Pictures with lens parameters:
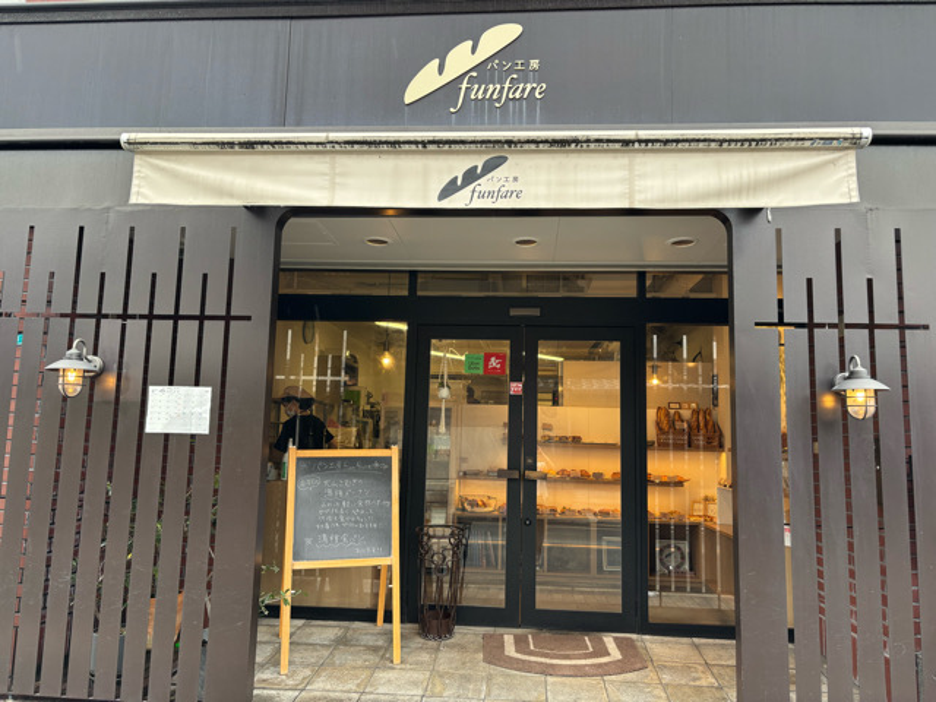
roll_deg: -2.0
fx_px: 703
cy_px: 351
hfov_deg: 67.3
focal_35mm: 26
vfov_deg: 53.1
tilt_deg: +7.7
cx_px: 468
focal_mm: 5.96
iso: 50
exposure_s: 1/183
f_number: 1.6
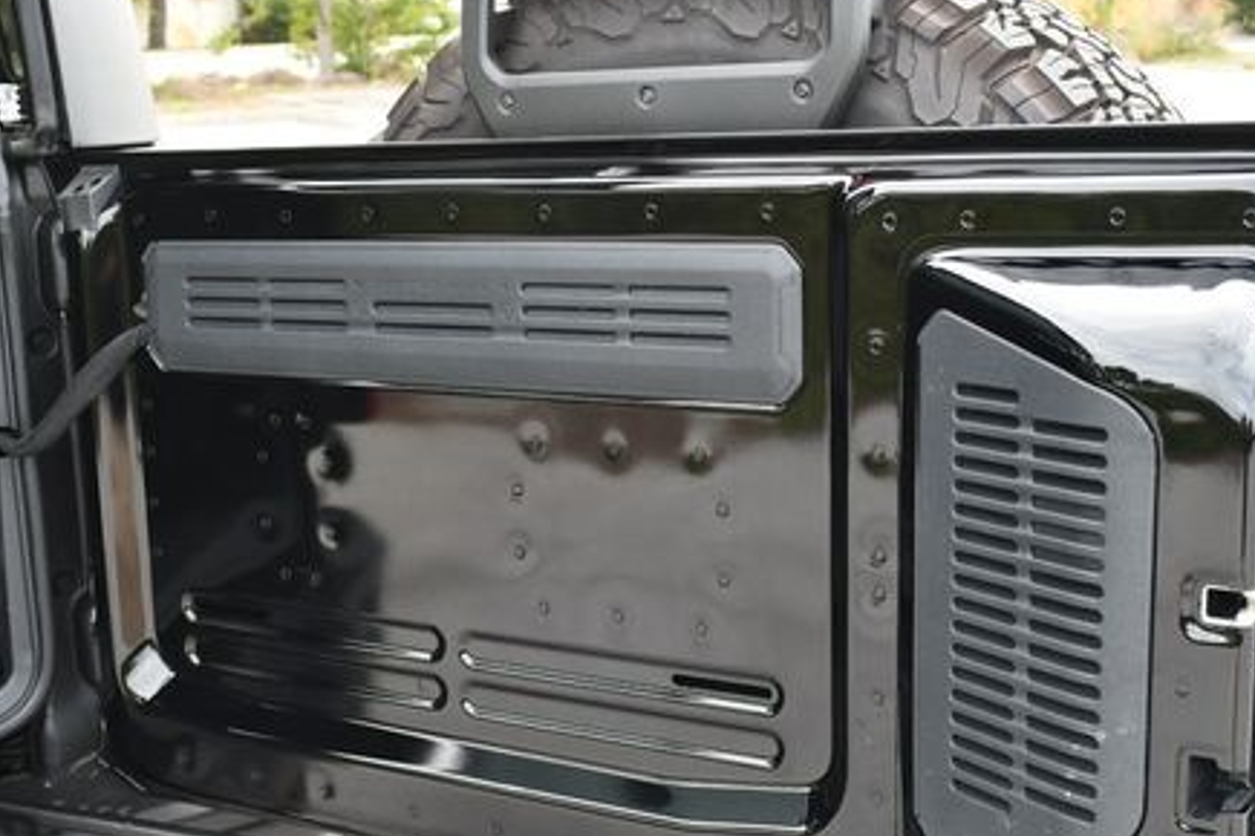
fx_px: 1847
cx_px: 597
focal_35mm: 53
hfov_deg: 37.5
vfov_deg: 25.4
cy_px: 528
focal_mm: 18
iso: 400
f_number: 4.5
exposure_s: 1/250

Instructions to follow:
Your copy of the entries should be exact and free of pictures.

Expected output:
roll_deg: -2.0
fx_px: 703
cy_px: 351
hfov_deg: 67.3
focal_35mm: 26
vfov_deg: 53.1
tilt_deg: +7.7
cx_px: 468
focal_mm: 5.96
iso: 50
exposure_s: 1/183
f_number: 1.6
fx_px: 1847
cx_px: 597
focal_35mm: 53
hfov_deg: 37.5
vfov_deg: 25.4
cy_px: 528
focal_mm: 18
iso: 400
f_number: 4.5
exposure_s: 1/250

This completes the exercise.